I still haven’t bought my Chris Isaak ticket. I still have not convinced myself that it might be OK to spend that money.
Boy, Instagram sure is pretty on an iPad.
OK OK OK Enough Doctor Who references for one week. Shut up.
Yeah, I had no idea who Chris Hardwick was.
Wow, when I die, I want my grave to look like this.
I very much dislike that perfume you wear. But it would be rude to say so, I suppose. It’s much easier when I can say “Hey! Your cologne gives me a migraine. Please stop wearing it.” People respect that shit. They don’t care so much if you just find something unpleasant.
I had to unsubscribe from you, I’m sorry.
It’s nice and cool this evening. But the rain stopped.
That’s an awfully long time to go without knitting.
I have completed the Visitor’s Safety Orientation.
undead undead undead
Don’t give up, lovey. You’re a better mom than most of us.
Except that I actually LOVE The Time Traveler’s Wife. But I haven’t read any of the other ones, and yes, I agree that enough already.
Now that makes perfect sense!
OK, I lied, but come ON! Seriously.
I need Shelli’s dress.
Extended daylight hours confuse my internal clock. I am perpetually losing track of time in the summer.
I think I just became one of those travelers who makes lists before she packs. Dear Lord, how did that happen???
Baby turkeys make the cutest noises. I always type “turkerys” first.
Hell’s Bells. My computer just went all insane and I had to reboot and it removed ALL of the line breaks from Random.
I may or may not have briefly considered just posting it that way …
“OK OK OK Enough Doctor Who references for one week. Shut up. Yeah, I had no idea who Chris Hardwick was. Wow, when I die, I want my grave to look like this. I very much dislike that perfume you wear. But it would be rude to say so, I suppose. It’s much easier when I can say “Hey! Your cologne gives me a migraine. Please stop wearing it.” People respect that shit. They d”
Whatever. I thought it was funny. Who doesn’t love a little political tree humor, I ask you?
I am not at liberty to confirm, nor deny. Good day.
##############################
#### Request 1:
Answer these from the post:
(a) What ticket has the writer still not bought?
(b) What orientation has the writer completed?
(c) What did the computer remove from Random?
#### Request 2:
Write out word for word the part of the post starting at "Boy, Instagram sure" and ending at "Visitor’s Safety Orientation.".

#### Data excerpts:
##############################
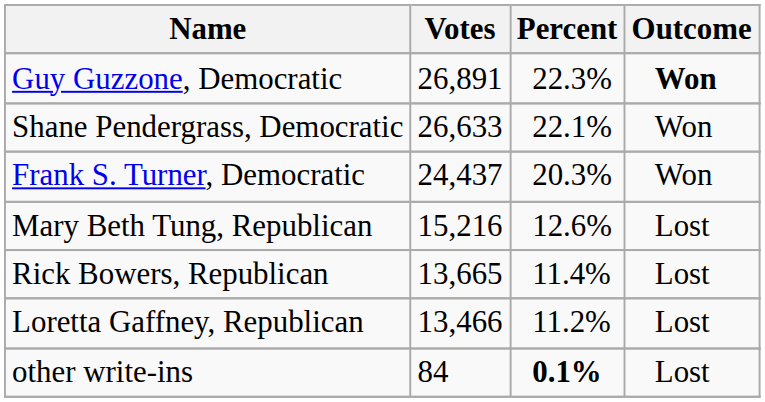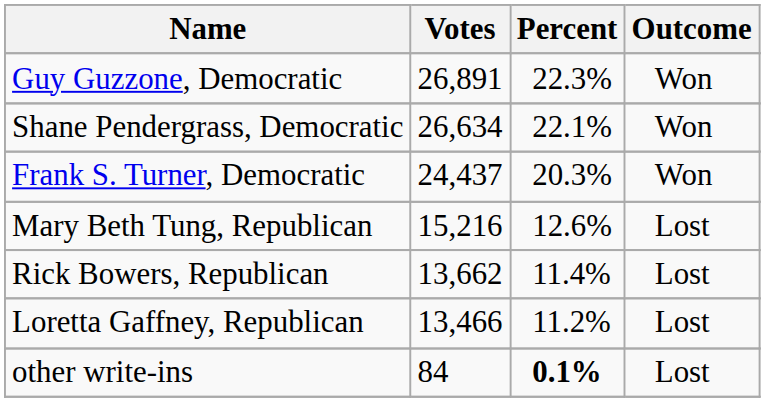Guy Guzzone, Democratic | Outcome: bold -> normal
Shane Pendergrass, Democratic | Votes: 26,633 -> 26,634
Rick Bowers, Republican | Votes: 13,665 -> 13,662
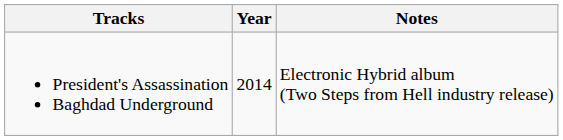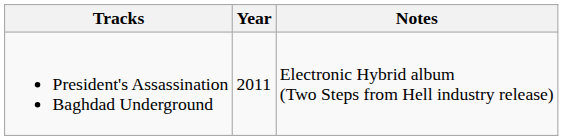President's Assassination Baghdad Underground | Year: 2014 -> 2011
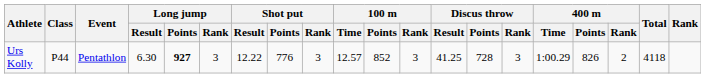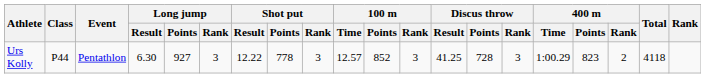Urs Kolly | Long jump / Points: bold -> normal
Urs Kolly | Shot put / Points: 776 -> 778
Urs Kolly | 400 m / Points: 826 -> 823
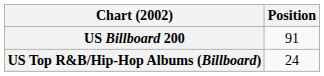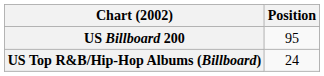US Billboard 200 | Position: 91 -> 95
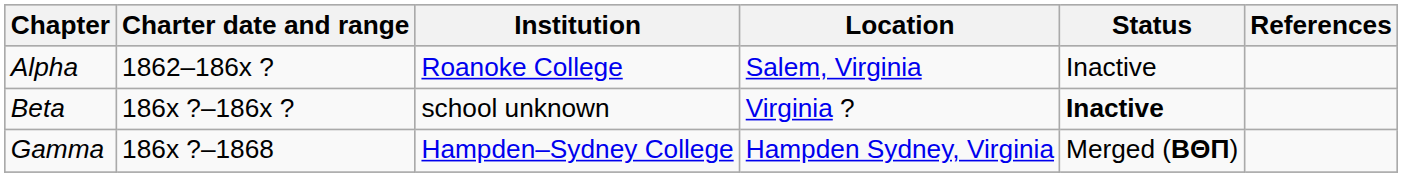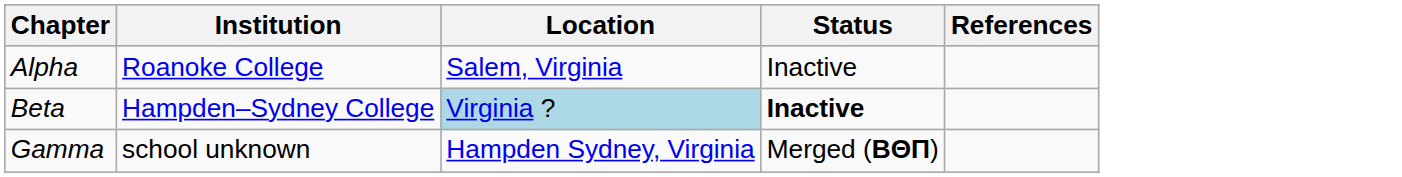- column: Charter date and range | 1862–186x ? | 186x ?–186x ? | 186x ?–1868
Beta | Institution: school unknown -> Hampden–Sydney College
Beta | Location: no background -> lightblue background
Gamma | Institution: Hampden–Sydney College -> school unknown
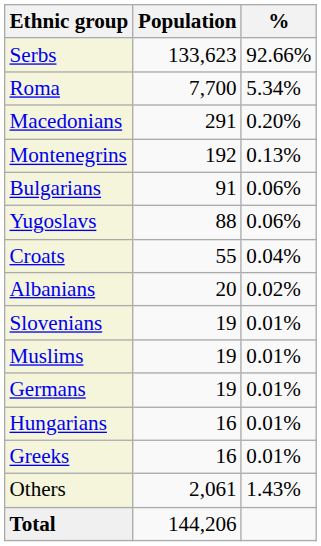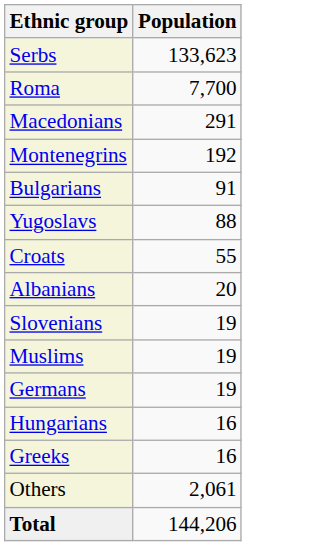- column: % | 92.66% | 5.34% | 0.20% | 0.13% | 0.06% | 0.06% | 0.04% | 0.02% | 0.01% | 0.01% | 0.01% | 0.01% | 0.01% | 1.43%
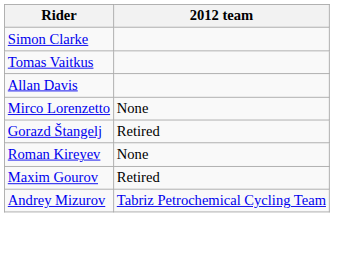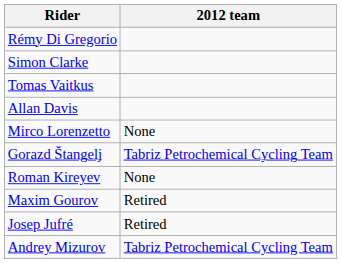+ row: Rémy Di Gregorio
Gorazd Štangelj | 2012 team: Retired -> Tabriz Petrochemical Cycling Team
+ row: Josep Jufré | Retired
##############################
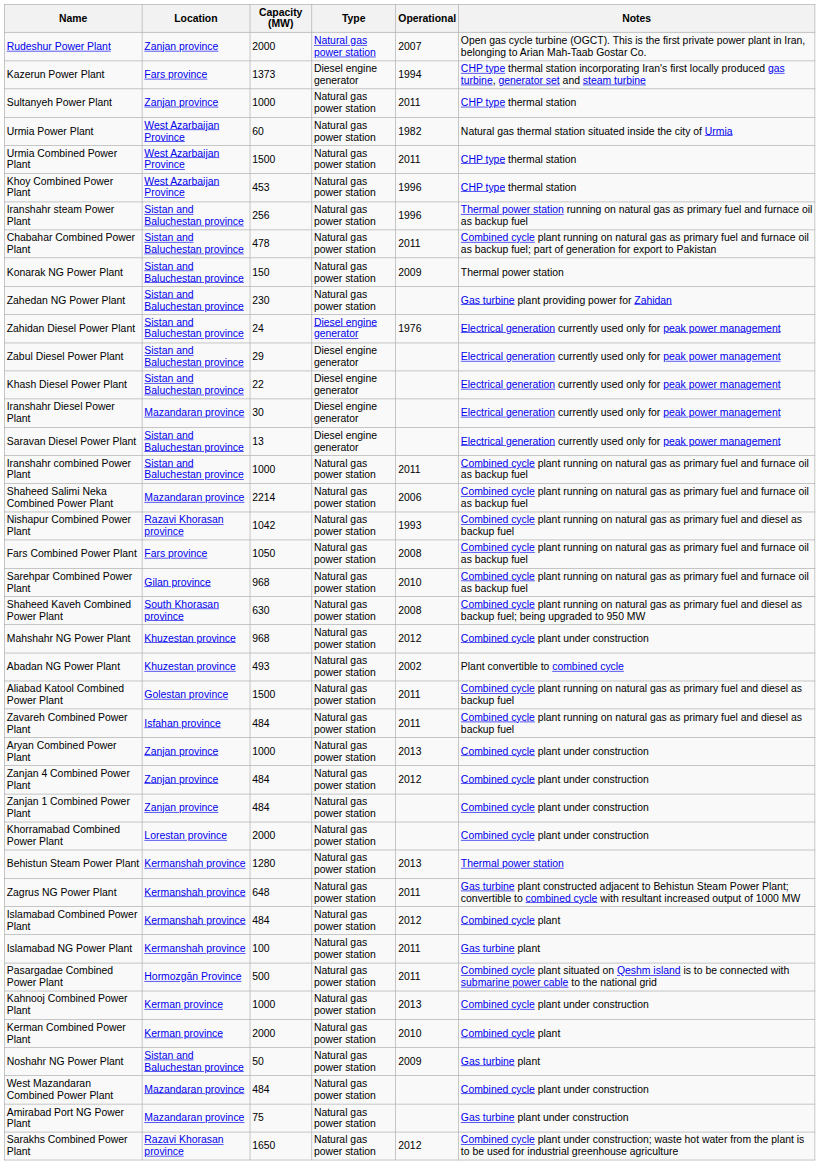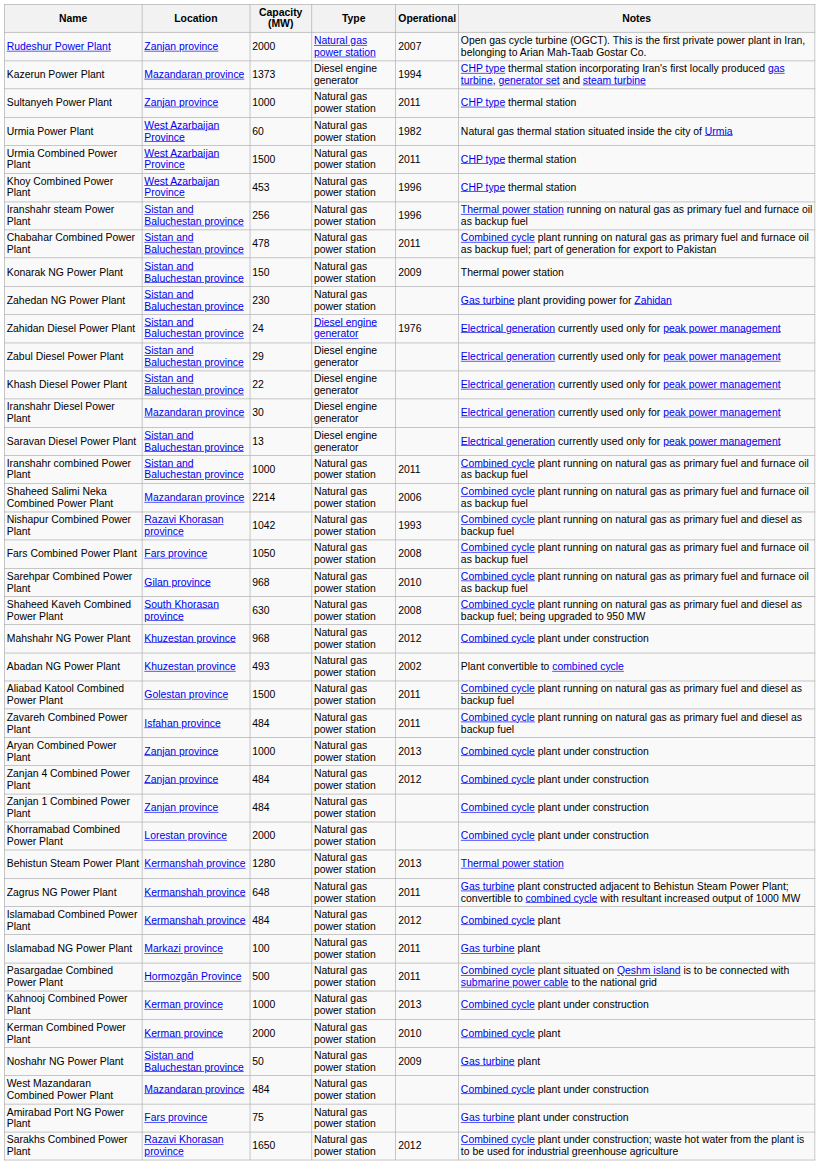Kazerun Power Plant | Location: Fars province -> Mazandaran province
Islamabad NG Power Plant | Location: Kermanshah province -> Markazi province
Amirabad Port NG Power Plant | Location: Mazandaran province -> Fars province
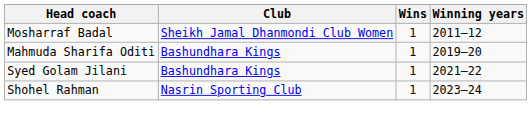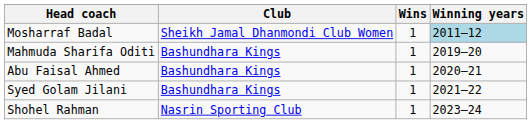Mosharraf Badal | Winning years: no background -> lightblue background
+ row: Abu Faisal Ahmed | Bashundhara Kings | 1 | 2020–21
##############################
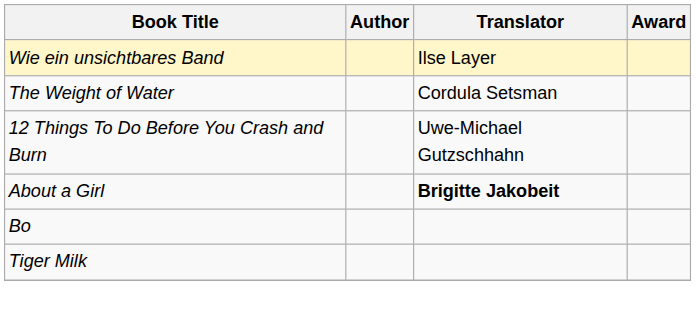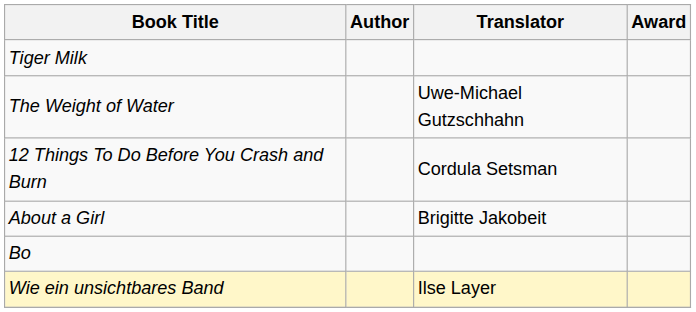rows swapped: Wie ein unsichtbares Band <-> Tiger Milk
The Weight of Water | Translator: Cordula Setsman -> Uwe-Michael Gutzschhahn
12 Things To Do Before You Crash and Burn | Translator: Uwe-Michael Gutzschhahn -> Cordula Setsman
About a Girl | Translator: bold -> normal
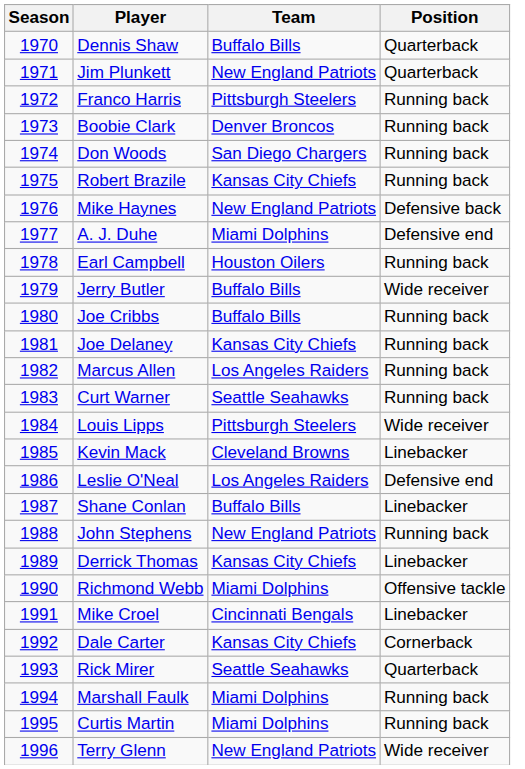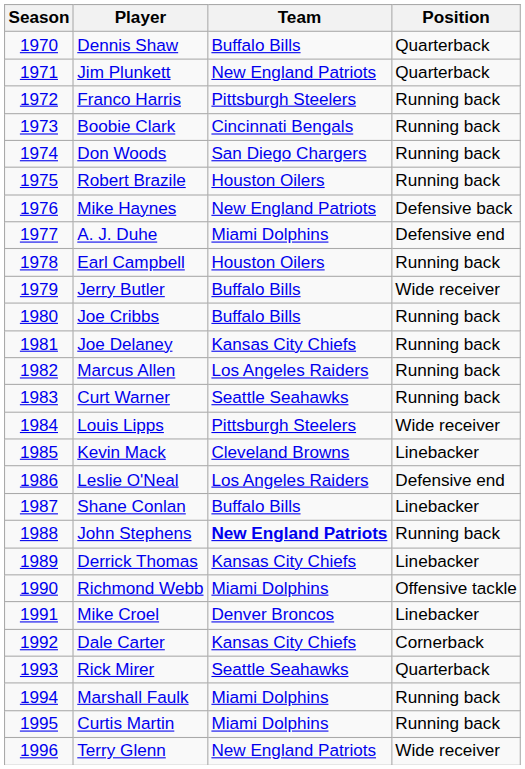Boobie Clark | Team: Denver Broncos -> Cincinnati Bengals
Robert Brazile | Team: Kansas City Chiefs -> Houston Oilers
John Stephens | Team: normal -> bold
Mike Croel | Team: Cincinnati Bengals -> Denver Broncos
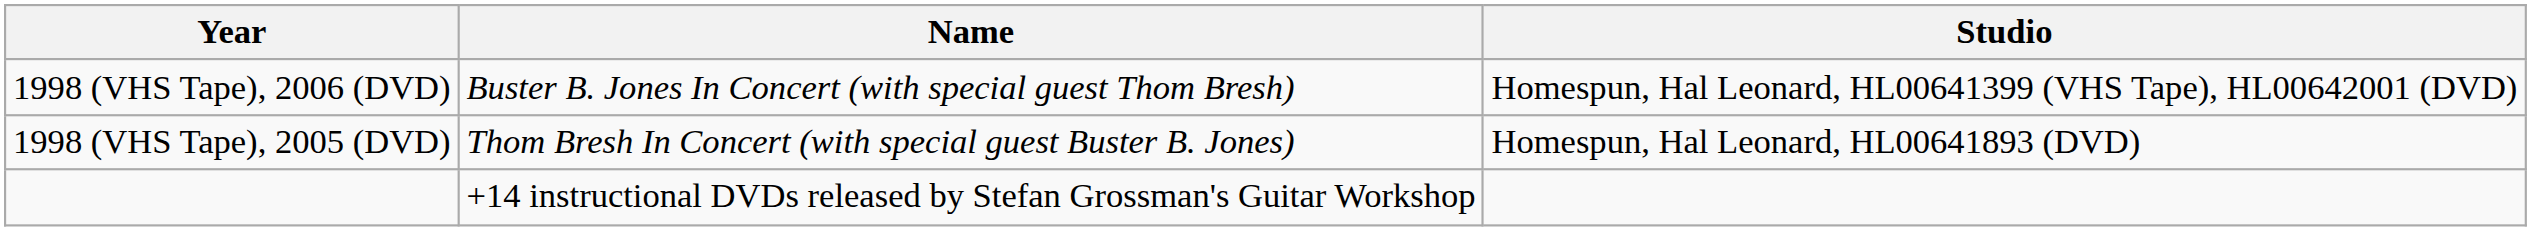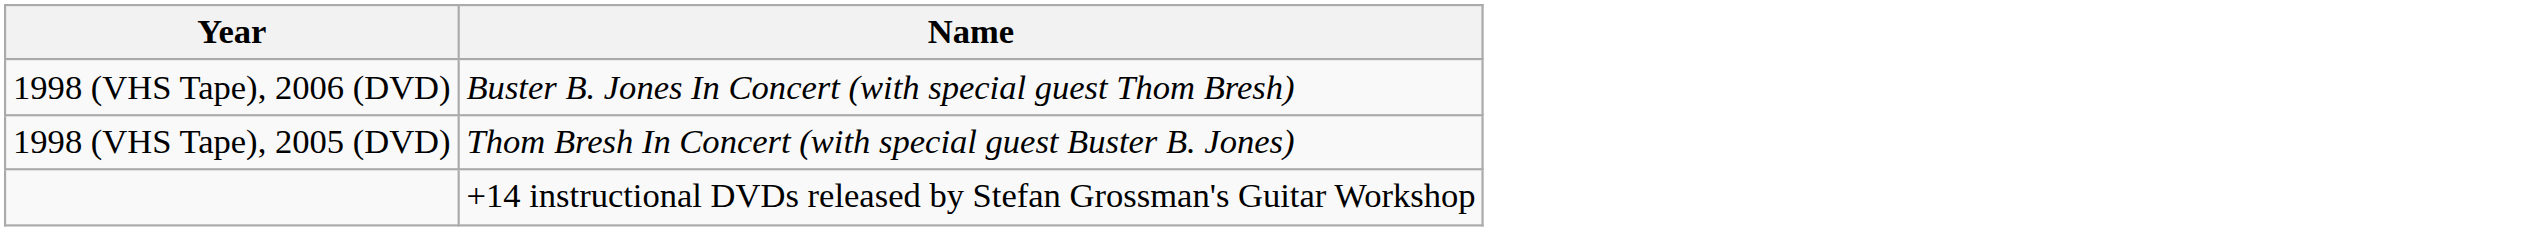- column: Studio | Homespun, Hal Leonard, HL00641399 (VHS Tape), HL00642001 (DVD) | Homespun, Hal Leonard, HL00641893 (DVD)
##############################
#### Answer 1:
(a) A Chris Isaak ticket.
(b) The Visitor's Safety Orientation.
(c) All of the line breaks.

#### Answer 2:
Boy, Instagram sure is pretty on an iPad.
OK OK OK Enough Doctor Who references for one week. Shut up.
Yeah, I had no idea who Chris Hardwick was.
Wow, when I die, I want my grave to look like this.
I very much dislike that perfume you wear. But it would be rude to say so, I suppose. It’s much easier when I can say “Hey! Your cologne gives me a migraine. Please stop wearing it.” People respect that shit. They don’t care so much if you just find something unpleasant.
I had to unsubscribe from you, I’m sorry.
It’s nice and cool this evening. But the rain stopped.
That’s an awfully long time to go without knitting.
I have completed the Visitor’s Safety Orientation.